A Peruvian forest ranger from Manú National Park was desperately trying to gain control over a key piece of the Amazon, an easy access point for illegal loggers to gain entrance into the park. The only way to stop them would be to purchase the land. Afterwards, the ranger promised to legally build a guard station in order to prevent illegal access to the park.

The plan seemed quite straightforward to James – buy the land, stop the loggers, and thus do your part in saving the rain forest. After forking over $10,000, James decided to visit his sliver of Eden in the jungle. Following a tough journey, he arrived to find that he had bought, “an impenetrable tangle of dense scrub” that looked nothing like the idyllic rain forests he had shot for magazines.

But that was only the beginning of his nightmare; he soon discovered that the land was being used as an illegal cocaine plantation. Cocaine thrives on the slopes of the Andes. Although a small crop of only 3,000 plants in a cleared area, it was still a scene of high crime. Isolated in a lawless part of the country, James was caught in a bind. A local farmer told him, "You have bought the most dangerous piece of land, off the most dangerous family, in the most dangerous area of southern Peru.”

When harvest time came, there were no Colombians and no Uzis. The female pickers of the coca crop were amazed when told the value of their harvest abroad. They didn’t even know cocaine was illegal. After all, what does illegal mean in the ‘Wild West’ of Peru?

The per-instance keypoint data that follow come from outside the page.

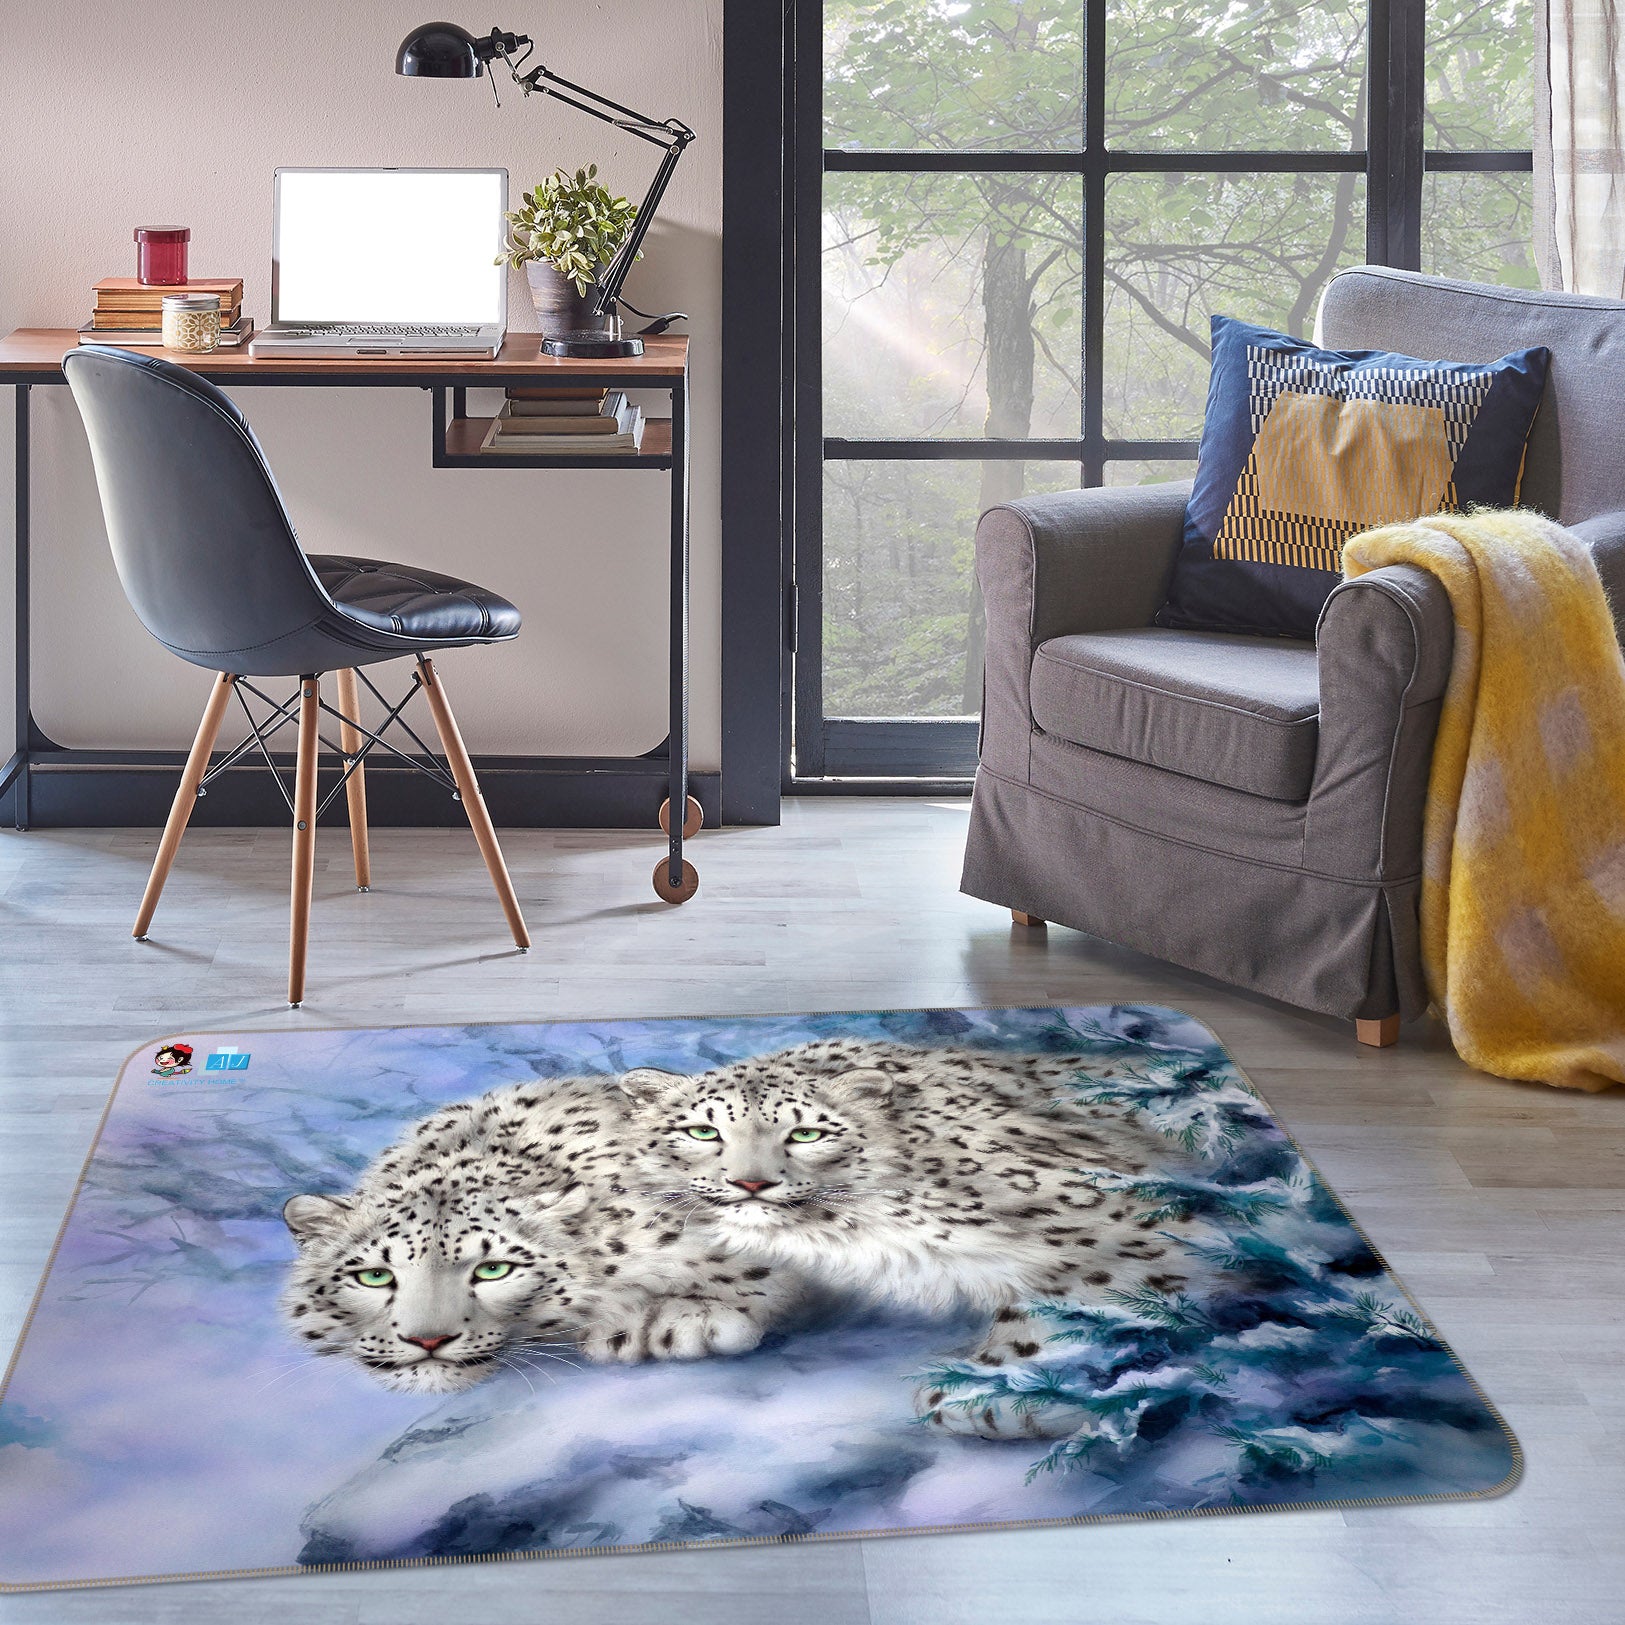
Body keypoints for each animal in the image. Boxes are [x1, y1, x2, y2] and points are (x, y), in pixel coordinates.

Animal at [613, 1039, 1212, 1439]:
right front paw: (693, 1312)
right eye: (702, 1131)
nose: (751, 1183)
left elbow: (1078, 1282)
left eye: (806, 1133)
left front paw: (993, 1386)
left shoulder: (1123, 1209)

After the harvest, the threat of the cocaine crop for James passed into the challenge of preventing more illegal logging by the locals. It turned out the cocaine was a side business with a small profit margin when compared to the logging. James is doing his best to maintain the integrity of his so-called piece of paradise, but it’s an uphill battle against poverty. The future does not look very bright.